- _Problem_
Transcribe the entries below exactly; leave every image out.

- _Available records_
☆ ☆ ☆ ☆

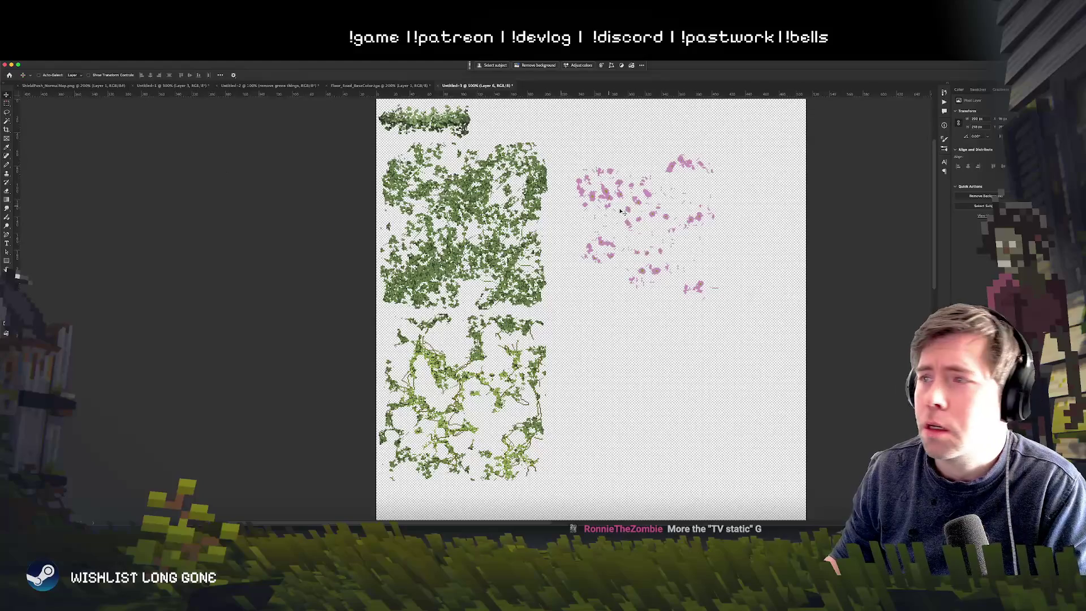
Duplicate the pink flower patch and scale the copy down to about 60%
{"action": "mouse_move", "coordinate": [680, 235]}
{"action": "left_mouse_down"}
{"action": "mouse_move", "coordinate": [703, 289]}
{"action": "mouse_move", "coordinate": [702, 394]}
{"action": "left_mouse_up"}
{"action": "key", "text": "ctrl+t"}
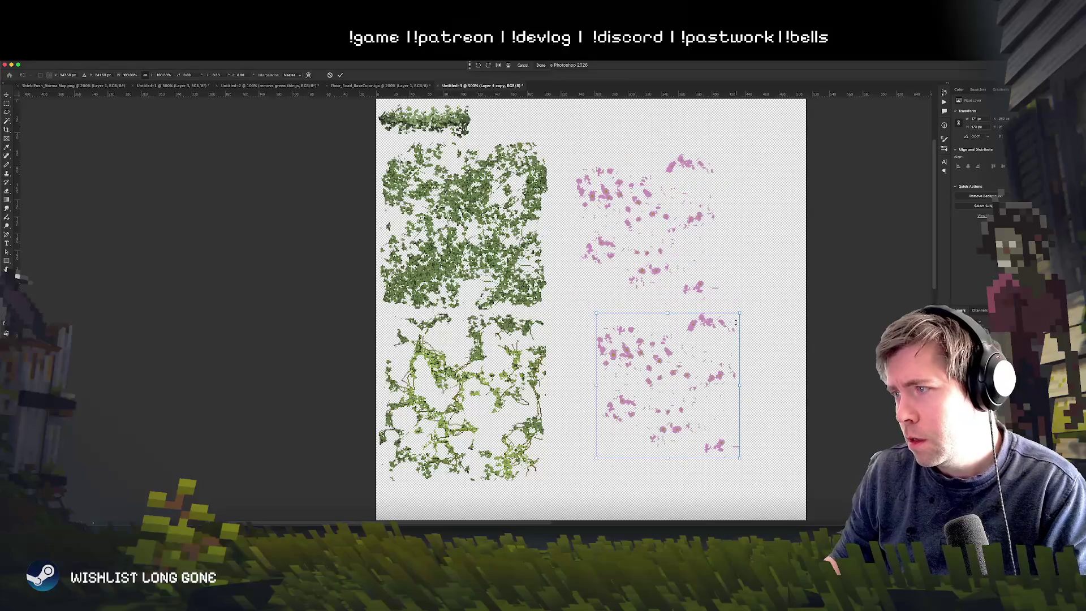
{"action": "mouse_move", "coordinate": [741, 311]}
{"action": "left_mouse_down"}
{"action": "mouse_move", "coordinate": [682, 368]}
{"action": "mouse_move", "coordinate": [635, 351]}
{"action": "mouse_move", "coordinate": [608, 379]}
{"action": "mouse_move", "coordinate": [613, 394]}
{"action": "mouse_move", "coordinate": [610, 371]}
{"action": "mouse_move", "coordinate": [675, 384]}
{"action": "mouse_move", "coordinate": [570, 370]}
{"action": "mouse_move", "coordinate": [690, 368]}
{"action": "left_mouse_up"}
{"action": "key", "text": "Return"}
Trim stray specks and move the small copy to the top edge, right of the moss strip
{"action": "key", "text": "e"}
{"action": "left_click", "coordinate": [7, 95]}
{"action": "mouse_move", "coordinate": [550, 359]}
{"action": "left_mouse_down"}
{"action": "mouse_move", "coordinate": [560, 224]}
{"action": "mouse_move", "coordinate": [478, 134]}
{"action": "left_mouse_up"}
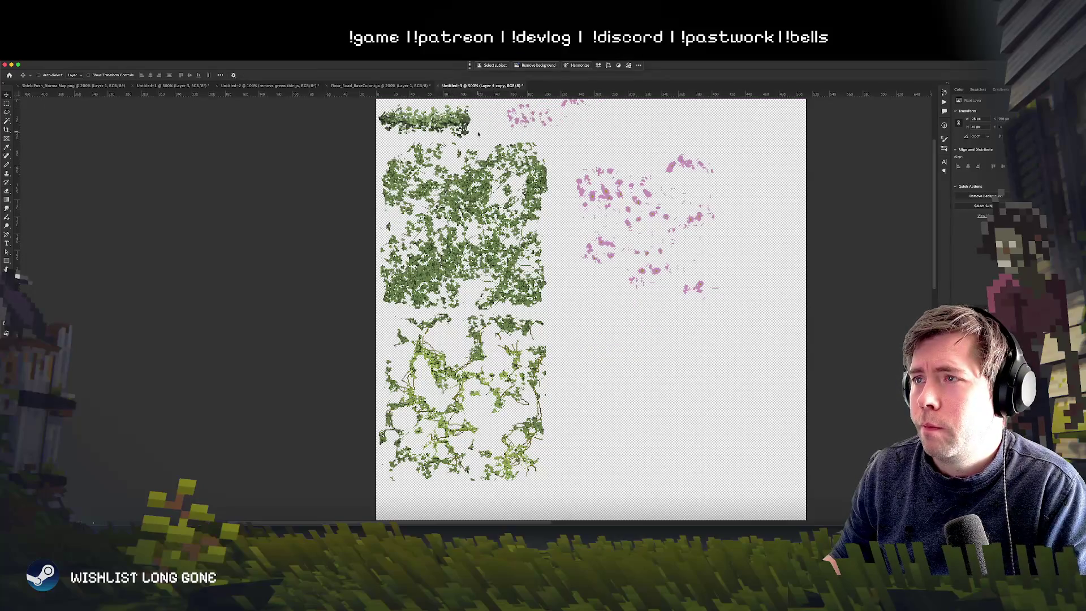
{"action": "left_click_drag", "start_coordinate": [566, 122], "coordinate": [628, 134]}
Zoom in and set the brush size to 6 px
{"action": "key", "text": "e"}
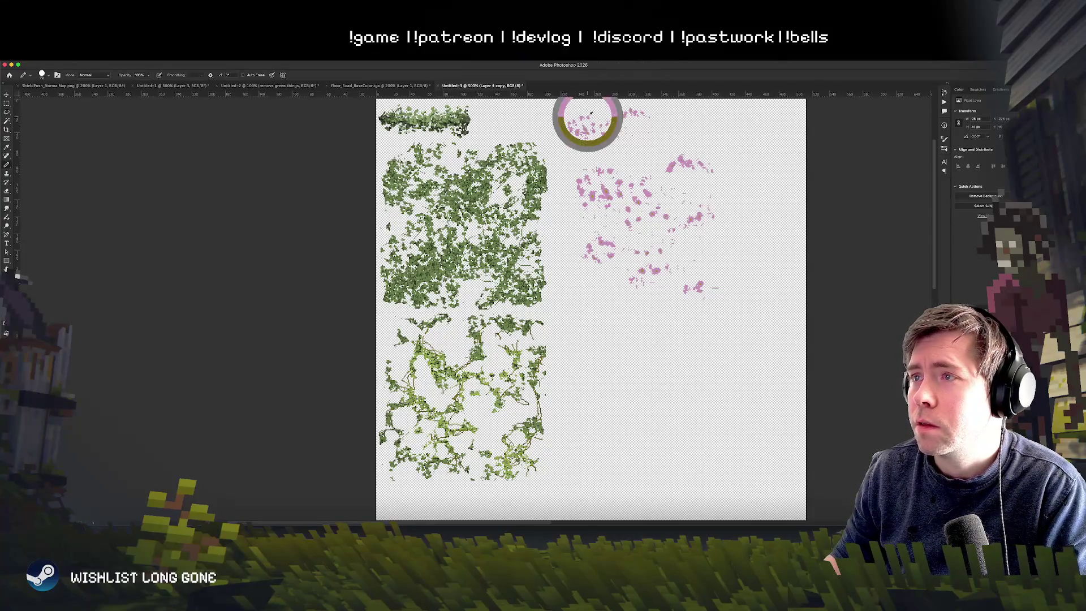
{"action": "scroll", "coordinate": [603, 193], "scroll_direction": "up", "scroll_amount": 5}
{"action": "scroll", "coordinate": [609, 210], "scroll_direction": "up", "scroll_amount": 5}
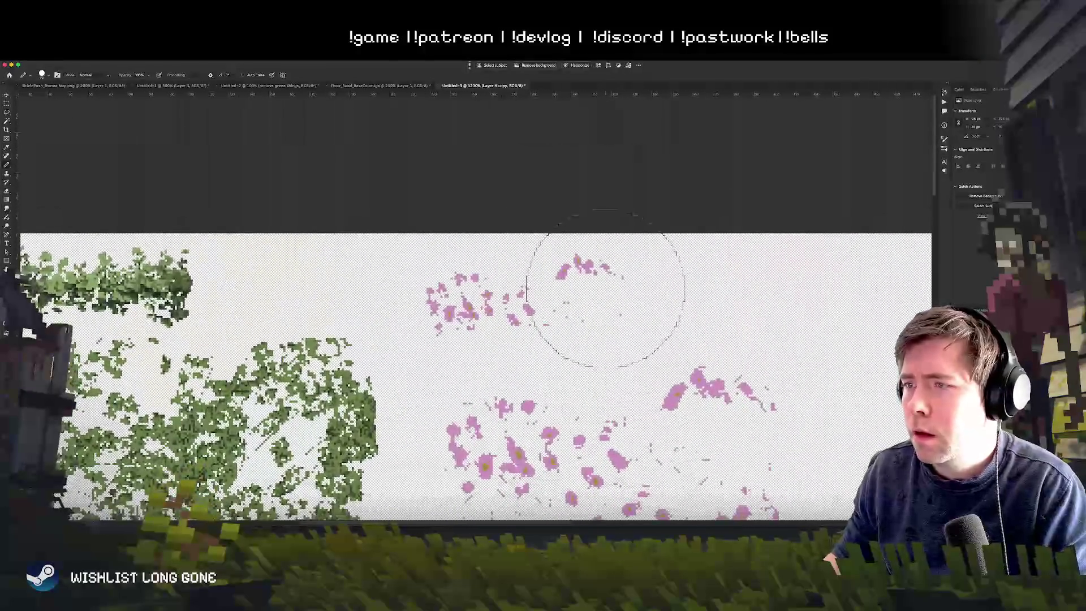
{"action": "right_click", "coordinate": [585, 302]}
{"action": "left_click_drag", "start_coordinate": [644, 305], "coordinate": [643, 306]}
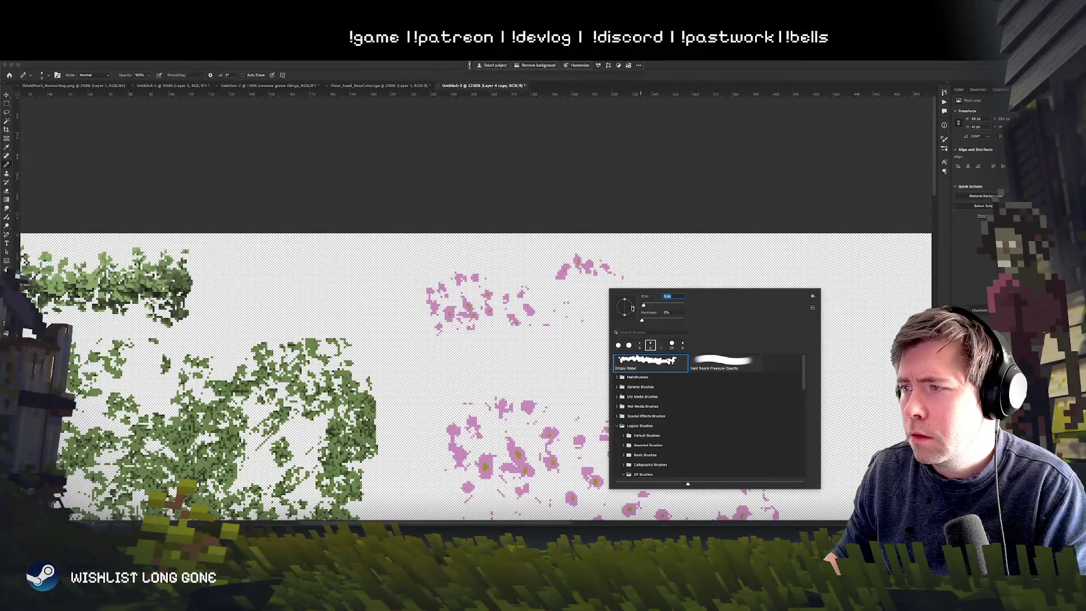
{"action": "key", "text": "Return"}
Paint extra pink petal dabs across the flower strip and beside the cluster
{"action": "left_click_drag", "start_coordinate": [580, 299], "coordinate": [559, 305]}
{"action": "left_click", "coordinate": [588, 319]}
{"action": "left_click", "coordinate": [622, 314]}
{"action": "left_click", "coordinate": [612, 295]}
{"action": "left_click", "coordinate": [682, 312]}
{"action": "left_click", "coordinate": [654, 295]}
{"action": "left_click", "coordinate": [660, 275]}
{"action": "left_click", "coordinate": [692, 293]}
{"action": "left_click", "coordinate": [420, 306]}
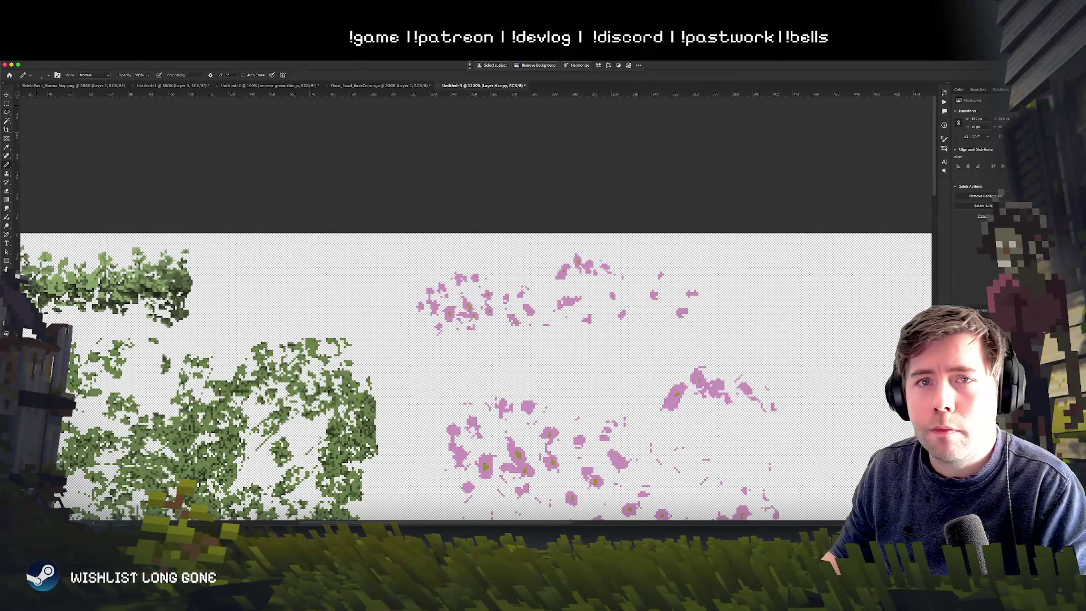
Shift the upper pink cluster left and erase its stray pink pixels
{"action": "left_click", "coordinate": [7, 95]}
{"action": "left_click_drag", "start_coordinate": [515, 352], "coordinate": [341, 339]}
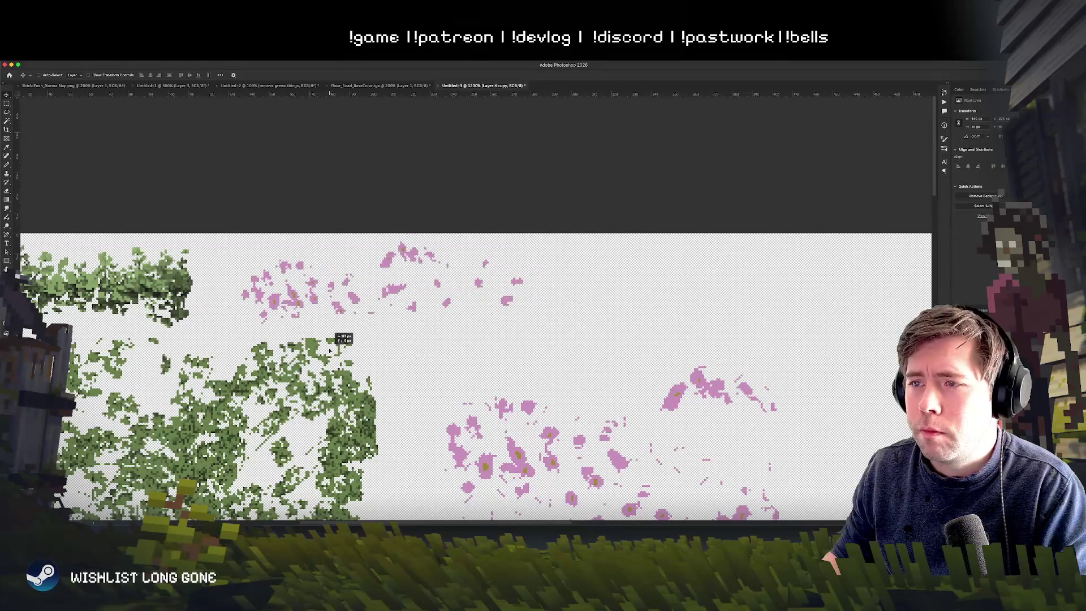
{"action": "key", "text": "e"}
{"action": "left_click_drag", "start_coordinate": [409, 252], "coordinate": [410, 229]}
Pan to the canvas's left edge and make the brush smaller
{"action": "mouse_move", "coordinate": [545, 335]}
{"action": "left_mouse_down"}
{"action": "mouse_move", "coordinate": [655, 311]}
{"action": "mouse_move", "coordinate": [590, 247]}
{"action": "mouse_move", "coordinate": [347, 210]}
{"action": "mouse_move", "coordinate": [559, 196]}
{"action": "mouse_move", "coordinate": [634, 323]}
{"action": "left_mouse_up"}
{"action": "scroll", "coordinate": [634, 323], "scroll_direction": "down", "scroll_amount": 3}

☆ ☆ ☆ ☆

- _Output_
Duplicate the pink flower patch and scale the copy down to about 60%
{"action": "mouse_move", "coordinate": [680, 235]}
{"action": "left_mouse_down"}
{"action": "mouse_move", "coordinate": [703, 289]}
{"action": "mouse_move", "coordinate": [702, 394]}
{"action": "left_mouse_up"}
{"action": "key", "text": "ctrl+t"}
{"action": "mouse_move", "coordinate": [741, 311]}
{"action": "left_mouse_down"}
{"action": "mouse_move", "coordinate": [682, 368]}
{"action": "mouse_move", "coordinate": [635, 351]}
{"action": "mouse_move", "coordinate": [608, 379]}
{"action": "mouse_move", "coordinate": [613, 394]}
{"action": "mouse_move", "coordinate": [610, 371]}
{"action": "mouse_move", "coordinate": [675, 384]}
{"action": "mouse_move", "coordinate": [570, 370]}
{"action": "mouse_move", "coordinate": [690, 368]}
{"action": "left_mouse_up"}
{"action": "key", "text": "Return"}
Trim stray specks and move the small copy to the top edge, right of the moss strip
{"action": "key", "text": "e"}
{"action": "left_click", "coordinate": [7, 95]}
{"action": "mouse_move", "coordinate": [550, 359]}
{"action": "left_mouse_down"}
{"action": "mouse_move", "coordinate": [560, 224]}
{"action": "mouse_move", "coordinate": [478, 134]}
{"action": "left_mouse_up"}
{"action": "left_click_drag", "start_coordinate": [566, 122], "coordinate": [628, 134]}
Zoom in and set the brush size to 6 px
{"action": "key", "text": "e"}
{"action": "scroll", "coordinate": [603, 193], "scroll_direction": "up", "scroll_amount": 5}
{"action": "scroll", "coordinate": [609, 210], "scroll_direction": "up", "scroll_amount": 5}
{"action": "right_click", "coordinate": [585, 302]}
{"action": "left_click_drag", "start_coordinate": [644, 305], "coordinate": [643, 306]}
{"action": "key", "text": "Return"}
Paint extra pink petal dabs across the flower strip and beside the cluster
{"action": "left_click_drag", "start_coordinate": [580, 299], "coordinate": [559, 305]}
{"action": "left_click", "coordinate": [588, 319]}
{"action": "left_click", "coordinate": [622, 314]}
{"action": "left_click", "coordinate": [612, 295]}
{"action": "left_click", "coordinate": [682, 312]}
{"action": "left_click", "coordinate": [654, 295]}
{"action": "left_click", "coordinate": [660, 275]}
{"action": "left_click", "coordinate": [692, 293]}
{"action": "left_click", "coordinate": [420, 306]}
Shift the upper pink cluster left and erase its stray pink pixels
{"action": "left_click", "coordinate": [7, 95]}
{"action": "left_click_drag", "start_coordinate": [515, 352], "coordinate": [341, 339]}
{"action": "key", "text": "e"}
{"action": "left_click_drag", "start_coordinate": [409, 252], "coordinate": [410, 229]}
Pan to the canvas's left edge and make the brush smaller
{"action": "mouse_move", "coordinate": [545, 335]}
{"action": "left_mouse_down"}
{"action": "mouse_move", "coordinate": [655, 311]}
{"action": "mouse_move", "coordinate": [590, 247]}
{"action": "mouse_move", "coordinate": [347, 210]}
{"action": "mouse_move", "coordinate": [559, 196]}
{"action": "mouse_move", "coordinate": [634, 323]}
{"action": "left_mouse_up"}
{"action": "scroll", "coordinate": [634, 323], "scroll_direction": "down", "scroll_amount": 3}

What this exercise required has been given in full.